On April 3, 2015, the Second Circuit handed a significant victory to prospective defendants in insider trading cases — as well as the two defendants whose convictions had been reversed — by denying U.S. Attorney Preet Bharara’s request for both panel review and rehearing en banc in United States v. Newman, 773. F.3d 438 (2d Cir. 2014). In declining to rehear the case, the Second Circuit keeps in place a significant check on the government’s expansion of insider trading liability. Based on the court’s original ruling last December, prosecutors in the Second Circuit will continue to be required to prove that tippees who trade on confidential information do so knowing the company insider divulged the tip in exchange for a consequential personal benefit. The ruling applies especially to tippees several generations removed from the company insider.
In Newman, the government presented evidence at trial that financial analysts obtained confidential earnings information from company insiders, then passed it along to defendants, tippee portfolio managers, who traded on the information. None of the evidence indicated the defendants knew the source of the information. At trial, the defendants argued the evidence that the insiders had tipped in exchange for a personal benefit was insufficient, and that, even if a benefit had been provided, they were unaware of it. The trial court instructed the jury that to find them guilty the defendants needed only to “have known that [the confidential information] was originally disclosed by the insider in violation of a duty of confidentiality.” Both defendants were convicted and appealed the verdict.

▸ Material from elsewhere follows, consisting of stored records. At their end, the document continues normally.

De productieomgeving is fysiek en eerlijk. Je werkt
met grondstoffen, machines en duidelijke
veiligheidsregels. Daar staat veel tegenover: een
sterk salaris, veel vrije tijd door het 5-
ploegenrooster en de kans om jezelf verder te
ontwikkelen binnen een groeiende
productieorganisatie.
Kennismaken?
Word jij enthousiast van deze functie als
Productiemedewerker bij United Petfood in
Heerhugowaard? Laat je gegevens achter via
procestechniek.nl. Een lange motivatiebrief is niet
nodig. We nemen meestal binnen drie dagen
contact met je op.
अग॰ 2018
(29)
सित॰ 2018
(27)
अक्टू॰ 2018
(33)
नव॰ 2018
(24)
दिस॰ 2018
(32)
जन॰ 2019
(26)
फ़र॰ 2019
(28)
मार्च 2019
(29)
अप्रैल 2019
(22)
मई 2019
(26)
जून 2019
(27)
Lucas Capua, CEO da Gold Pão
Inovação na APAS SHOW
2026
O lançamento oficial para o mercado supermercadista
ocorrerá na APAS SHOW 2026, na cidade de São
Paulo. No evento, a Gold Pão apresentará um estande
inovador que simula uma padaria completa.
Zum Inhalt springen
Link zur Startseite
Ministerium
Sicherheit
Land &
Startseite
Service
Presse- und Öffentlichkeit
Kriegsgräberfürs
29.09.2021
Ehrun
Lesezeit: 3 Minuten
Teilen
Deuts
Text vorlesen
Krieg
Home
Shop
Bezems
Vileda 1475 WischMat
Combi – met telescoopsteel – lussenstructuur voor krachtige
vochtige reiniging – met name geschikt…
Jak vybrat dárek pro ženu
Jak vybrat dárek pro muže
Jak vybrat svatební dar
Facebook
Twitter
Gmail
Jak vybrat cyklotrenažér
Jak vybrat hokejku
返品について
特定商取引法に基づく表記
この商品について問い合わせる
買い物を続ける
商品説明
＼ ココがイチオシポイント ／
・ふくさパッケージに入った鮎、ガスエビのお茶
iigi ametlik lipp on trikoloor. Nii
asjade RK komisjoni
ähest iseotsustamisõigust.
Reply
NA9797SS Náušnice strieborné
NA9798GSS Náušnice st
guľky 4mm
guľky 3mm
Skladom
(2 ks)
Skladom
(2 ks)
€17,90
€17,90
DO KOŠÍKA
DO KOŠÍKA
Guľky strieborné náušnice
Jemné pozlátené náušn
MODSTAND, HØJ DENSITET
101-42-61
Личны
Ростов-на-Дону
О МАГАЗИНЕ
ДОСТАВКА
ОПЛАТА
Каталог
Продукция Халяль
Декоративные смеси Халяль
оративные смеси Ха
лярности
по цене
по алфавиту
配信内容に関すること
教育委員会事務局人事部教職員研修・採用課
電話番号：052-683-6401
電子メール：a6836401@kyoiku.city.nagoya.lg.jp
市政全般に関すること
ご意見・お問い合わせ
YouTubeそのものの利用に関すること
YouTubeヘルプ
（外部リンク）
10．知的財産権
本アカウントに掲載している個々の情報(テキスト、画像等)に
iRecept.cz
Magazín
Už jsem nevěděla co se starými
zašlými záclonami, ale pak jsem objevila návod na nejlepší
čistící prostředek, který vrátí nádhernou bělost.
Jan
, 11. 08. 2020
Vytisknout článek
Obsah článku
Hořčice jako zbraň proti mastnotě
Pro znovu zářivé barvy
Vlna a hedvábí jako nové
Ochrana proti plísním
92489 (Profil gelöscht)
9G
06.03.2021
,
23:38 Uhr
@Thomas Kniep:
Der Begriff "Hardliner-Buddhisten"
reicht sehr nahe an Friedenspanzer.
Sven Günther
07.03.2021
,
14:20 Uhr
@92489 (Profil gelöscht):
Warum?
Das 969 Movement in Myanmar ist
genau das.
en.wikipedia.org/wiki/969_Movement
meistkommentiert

The Second Circuit reversed, holding the jury instructions were erroneous; there was insufficient evidence of any personal benefit to the insiders, and no evidence the tippees knew about any such benefit. The court rejected the government’s argument the tippees could be found guilty even without knowing the tipper had received a personal benefit. Following the U.S. Supreme Court case of Dirks v. SEC, 463 U.S. 646, 662 (1983), which held that a corporate insider breaches his fiduciary duty only when he personally will benefit from his confidential disclosure, the Second Circuit here held, “[f]or purposes of insider trading liability, the insider’s disclosure of confidential information, standing alone, is not a breach. Thus, without establishing that the tippee knows of the personal benefit received by the insider in exchange for the disclosure, the Government cannot meet its burden of showing that the tippee knows of a breach.”
The court order, declining reconsideration, reaffirms the heavier evidentiary burden imposed on insider trading prosecutions in the Second Circuit and has broader applications as well. In the wake ofNewman, several convicted defendants have petitioned for reversal of their own insider trading convictions and other dismissals. Following last week’s order, applications may well increase, and the number of insider trading prosecutions are expected to drop, especially where the subjects of U.S. Department of Justice investigations are downstream tippees (as in Newman). The ruling also may be instructive in the enforcement of the STOCK Act, under which members of Congress and employees of Congress are subject to insider trading proscriptions. No doubt the U.S. Securities and Exchange Commission will continue to turn to administrative proceedings, rather than federal district court, as its preferred forum for insider trading and other securities fraud cases. Absent a petition to the Supreme Court for review, the Justice Department may seek to prevail on Congress to enact a statute that would set forth the express elements of criminal insider trading.
Finally, the order preserves an important check on prosecutorial power. At least in the Second Circuit — and likely in other jurisdictions — the government will be required to prove criminal knowledge as an element of insider trading. Tippees will not be prosecuted for merely trading on inside information when they are unaware of a personal benefit to the insider; rather, the government must prove beyond a reasonable doubt they were aware of an insider’s breach of a fiduciary duty and personal benefit.